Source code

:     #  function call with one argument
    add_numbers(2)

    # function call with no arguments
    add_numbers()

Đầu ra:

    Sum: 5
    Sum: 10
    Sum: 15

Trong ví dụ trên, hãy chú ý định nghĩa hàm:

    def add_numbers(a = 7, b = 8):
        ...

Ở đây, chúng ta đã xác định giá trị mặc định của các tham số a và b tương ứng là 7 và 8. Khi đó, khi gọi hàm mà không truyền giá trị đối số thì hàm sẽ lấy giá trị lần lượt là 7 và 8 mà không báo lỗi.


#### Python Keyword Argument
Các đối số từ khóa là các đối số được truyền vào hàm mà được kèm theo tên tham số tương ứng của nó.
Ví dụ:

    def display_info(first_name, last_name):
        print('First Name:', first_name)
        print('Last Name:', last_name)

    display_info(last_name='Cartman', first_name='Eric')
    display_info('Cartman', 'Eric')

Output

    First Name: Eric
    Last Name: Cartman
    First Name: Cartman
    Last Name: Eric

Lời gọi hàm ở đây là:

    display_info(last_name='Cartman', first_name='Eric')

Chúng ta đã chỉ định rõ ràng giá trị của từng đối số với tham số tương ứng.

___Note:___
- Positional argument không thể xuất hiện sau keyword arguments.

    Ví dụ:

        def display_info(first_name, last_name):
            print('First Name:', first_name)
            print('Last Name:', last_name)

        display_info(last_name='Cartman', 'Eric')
──────────
## The task
In the records above, how many lines contain the string "tương", with case counting? Reply with the number alone.

## Answer box
3